Do ponto de vista ecológico, a diminuição da população devia ser vista como um dado positivo, sendo negativos apenas os desequilíbrios na sua distribuição. Mas um sistema baseado no crescimento imparável, como é o sistema capitalista, não é compatível com o emagrecimento demográfico.
Se a vida de todos nós se alimenta de um endividamento que vai sendo transportado para o futuro (de modo que cada vez é maior a fatia de futuro hipotecado), se não houver no futuro mais gente para pagar a dívida, o sistema colapsa. Marx, que desprezava abertamente Malthus, mostrou como a questão da sobrepo-pulação emergiu "de um modo que não encontramos em nenhum outro período anterior da humanidade", isto é, de um modo coerente com "o grande papel histórico do capital". A que papel histórico se refere Marx? Digamos, em síntese: o de criar trabalho excedente.
Trabalho excedente e população excedente estão numa relação de dependência e ambos são um produto necessário da acumulação capitalista. Mais do que isso: são a sua própria condição de existência. Atualmente, esta condição entrou numa fase que engendrou o metatrabalho, bem conhecido de muitos "precários" (o precariado, esse novo sujeito da História...). Trata-se do trabalho não remunerado a que muitos se sujeitam, na esperança de arranjar trabalho, as formas de trabalho para arranjar trabalho. É, em suma, uma forma de contrair uma dívida cuja única garantia de pagamento é o próprio tempo de vida do indivíduo.
Este interessantíssimo texto, publicado por António Guerreiro no Expresso desta semana, refere justamente o sistema económico actual como dependente de uma contínua expansão do mercado.

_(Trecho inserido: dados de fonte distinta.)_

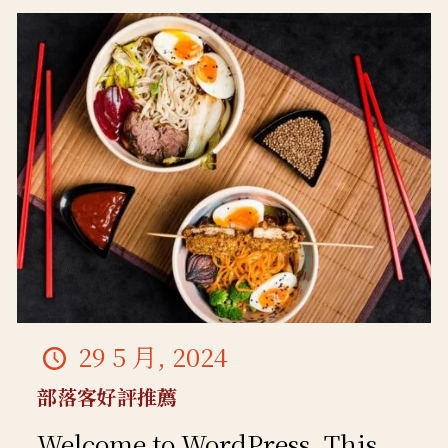
29 5 月, 2024
部落客好評推薦
Welcome to WordPress. This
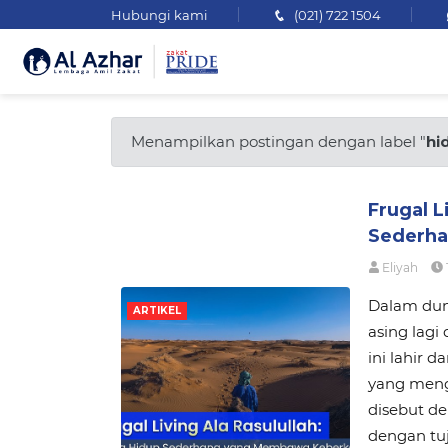
Hubungi kami
(021) 722 1504
Menampilkan postingan dengan label "
hi
Frugal L
Sederh
Eliyah
Dalam dunia
ARTIKEL
asing lagi
ini lahir d
yang mengg
disebut d
dengan tuj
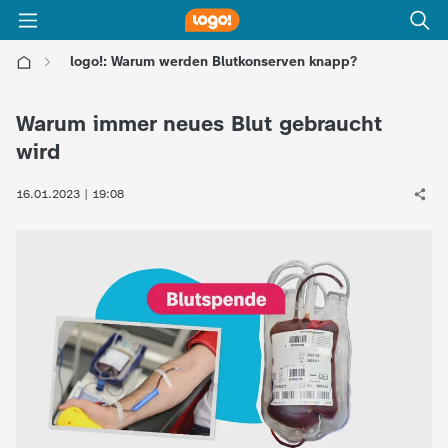
logo!: Warum werden Blutkonserven knapp?
l
Warum immer neues Blut gebraucht
o
wird
g
16.01.2023 | 19:08
o
!
-
d
i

Isso pressupõe a existência de um "exército de reserva" que se possa ir incorporando na produção, sob a forma de novos trabalhadores e de novos consumidores.
É por essa razão que a China tem podido manter há tanto tempo uma expansão "capitalista", a taxas muito elevadas, há já várias décadas. Explica também o impasse europeu onde, à falta de crescimento demográfico, a poupança se reduziu perigosamente e o crédito teve que atingir níveis incomportáveis.